RECORD SET:
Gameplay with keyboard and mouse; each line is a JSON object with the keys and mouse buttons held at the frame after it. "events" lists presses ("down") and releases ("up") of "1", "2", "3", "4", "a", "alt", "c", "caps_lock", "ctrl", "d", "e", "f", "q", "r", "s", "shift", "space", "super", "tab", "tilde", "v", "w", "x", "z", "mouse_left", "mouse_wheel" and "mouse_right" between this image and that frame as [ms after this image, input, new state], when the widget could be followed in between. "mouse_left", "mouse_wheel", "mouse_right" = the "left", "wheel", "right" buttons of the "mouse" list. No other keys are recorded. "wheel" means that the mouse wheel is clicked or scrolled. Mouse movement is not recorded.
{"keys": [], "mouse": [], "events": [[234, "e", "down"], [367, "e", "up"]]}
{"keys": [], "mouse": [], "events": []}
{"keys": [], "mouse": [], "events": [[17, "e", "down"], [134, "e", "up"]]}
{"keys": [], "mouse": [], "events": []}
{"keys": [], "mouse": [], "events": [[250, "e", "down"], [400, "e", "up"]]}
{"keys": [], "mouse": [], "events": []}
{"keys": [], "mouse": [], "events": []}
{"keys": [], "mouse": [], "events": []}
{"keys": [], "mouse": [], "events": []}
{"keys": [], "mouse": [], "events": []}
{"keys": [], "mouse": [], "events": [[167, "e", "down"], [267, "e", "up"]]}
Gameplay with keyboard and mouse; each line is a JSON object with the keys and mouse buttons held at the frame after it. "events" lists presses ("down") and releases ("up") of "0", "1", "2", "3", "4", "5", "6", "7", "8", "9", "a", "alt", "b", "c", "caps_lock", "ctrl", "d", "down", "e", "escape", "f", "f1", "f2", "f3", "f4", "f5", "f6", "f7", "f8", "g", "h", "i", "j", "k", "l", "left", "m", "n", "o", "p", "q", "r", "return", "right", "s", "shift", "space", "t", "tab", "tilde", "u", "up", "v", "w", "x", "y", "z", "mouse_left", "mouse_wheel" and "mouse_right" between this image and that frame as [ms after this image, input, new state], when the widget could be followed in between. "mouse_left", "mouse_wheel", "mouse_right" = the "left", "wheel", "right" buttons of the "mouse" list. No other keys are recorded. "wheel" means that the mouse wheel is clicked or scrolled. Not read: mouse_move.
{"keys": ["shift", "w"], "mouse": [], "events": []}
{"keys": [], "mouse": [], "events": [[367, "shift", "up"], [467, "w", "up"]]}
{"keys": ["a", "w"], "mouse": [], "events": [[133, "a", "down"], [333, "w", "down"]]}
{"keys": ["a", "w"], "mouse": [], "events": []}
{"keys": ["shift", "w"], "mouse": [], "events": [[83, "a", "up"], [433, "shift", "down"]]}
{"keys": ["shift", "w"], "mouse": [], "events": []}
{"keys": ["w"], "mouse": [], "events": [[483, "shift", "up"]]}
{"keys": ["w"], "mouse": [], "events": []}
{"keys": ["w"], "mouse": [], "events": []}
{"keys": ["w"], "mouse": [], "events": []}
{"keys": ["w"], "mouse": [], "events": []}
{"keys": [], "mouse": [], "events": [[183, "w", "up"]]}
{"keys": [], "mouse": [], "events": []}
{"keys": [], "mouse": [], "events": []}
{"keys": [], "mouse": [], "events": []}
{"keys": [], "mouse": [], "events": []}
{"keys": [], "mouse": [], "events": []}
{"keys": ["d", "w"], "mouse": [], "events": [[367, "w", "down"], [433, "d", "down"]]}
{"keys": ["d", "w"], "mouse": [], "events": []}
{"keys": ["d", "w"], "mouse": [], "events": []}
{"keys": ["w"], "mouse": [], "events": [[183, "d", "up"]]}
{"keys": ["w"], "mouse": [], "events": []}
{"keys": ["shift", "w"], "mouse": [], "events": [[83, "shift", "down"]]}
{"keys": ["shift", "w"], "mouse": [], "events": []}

TASK BRIEF:
Please output the entries above, every line exactly as it reads.

RESPONSE BELOW:
Gameplay with keyboard and mouse; each line is a JSON object with the keys and mouse buttons held at the frame after it. "events" lists presses ("down") and releases ("up") of "1", "2", "3", "4", "a", "alt", "c", "caps_lock", "ctrl", "d", "e", "f", "q", "r", "s", "shift", "space", "super", "tab", "tilde", "v", "w", "x", "z", "mouse_left", "mouse_wheel" and "mouse_right" between this image and that frame as [ms after this image, input, new state], when the widget could be followed in between. "mouse_left", "mouse_wheel", "mouse_right" = the "left", "wheel", "right" buttons of the "mouse" list. No other keys are recorded. "wheel" means that the mouse wheel is clicked or scrolled. Mouse movement is not recorded.
{"keys": [], "mouse": [], "events": [[234, "e", "down"], [367, "e", "up"]]}
{"keys": [], "mouse": [], "events": []}
{"keys": [], "mouse": [], "events": [[17, "e", "down"], [134, "e", "up"]]}
{"keys": [], "mouse": [], "events": []}
{"keys": [], "mouse": [], "events": [[250, "e", "down"], [400, "e", "up"]]}
{"keys": [], "mouse": [], "events": []}
{"keys": [], "mouse": [], "events": []}
{"keys": [], "mouse": [], "events": []}
{"keys": [], "mouse": [], "events": []}
{"keys": [], "mouse": [], "events": []}
{"keys": [], "mouse": [], "events": [[167, "e", "down"], [267, "e", "up"]]}
Gameplay with keyboard and mouse; each line is a JSON object with the keys and mouse buttons held at the frame after it. "events" lists presses ("down") and releases ("up") of "0", "1", "2", "3", "4", "5", "6", "7", "8", "9", "a", "alt", "b", "c", "caps_lock", "ctrl", "d", "down", "e", "escape", "f", "f1", "f2", "f3", "f4", "f5", "f6", "f7", "f8", "g", "h", "i", "j", "k", "l", "left", "m", "n", "o", "p", "q", "r", "return", "right", "s", "shift", "space", "t", "tab", "tilde", "u", "up", "v", "w", "x", "y", "z", "mouse_left", "mouse_wheel" and "mouse_right" between this image and that frame as [ms after this image, input, new state], when the widget could be followed in between. "mouse_left", "mouse_wheel", "mouse_right" = the "left", "wheel", "right" buttons of the "mouse" list. No other keys are recorded. "wheel" means that the mouse wheel is clicked or scrolled. Not read: mouse_move.
{"keys": ["shift", "w"], "mouse": [], "events": []}
{"keys": [], "mouse": [], "events": [[367, "shift", "up"], [467, "w", "up"]]}
{"keys": ["a", "w"], "mouse": [], "events": [[133, "a", "down"], [333, "w", "down"]]}
{"keys": ["a", "w"], "mouse": [], "events": []}
{"keys": ["shift", "w"], "mouse": [], "events": [[83, "a", "up"], [433, "shift", "down"]]}
{"keys": ["shift", "w"], "mouse": [], "events": []}
{"keys": ["w"], "mouse": [], "events": [[483, "shift", "up"]]}
{"keys": ["w"], "mouse": [], "events": []}
{"keys": ["w"], "mouse": [], "events": []}
{"keys": ["w"], "mouse": [], "events": []}
{"keys": ["w"], "mouse": [], "events": []}
{"keys": [], "mouse": [], "events": [[183, "w", "up"]]}
{"keys": [], "mouse": [], "events": []}
{"keys": [], "mouse": [], "events": []}
{"keys": [], "mouse": [], "events": []}
{"keys": [], "mouse": [], "events": []}
{"keys": [], "mouse": [], "events": []}
{"keys": ["d", "w"], "mouse": [], "events": [[367, "w", "down"], [433, "d", "down"]]}
{"keys": ["d", "w"], "mouse": [], "events": []}
{"keys": ["d", "w"], "mouse": [], "events": []}
{"keys": ["w"], "mouse": [], "events": [[183, "d", "up"]]}
{"keys": ["w"], "mouse": [], "events": []}
{"keys": ["shift", "w"], "mouse": [], "events": [[83, "shift", "down"]]}
{"keys": ["shift", "w"], "mouse": [], "events": []}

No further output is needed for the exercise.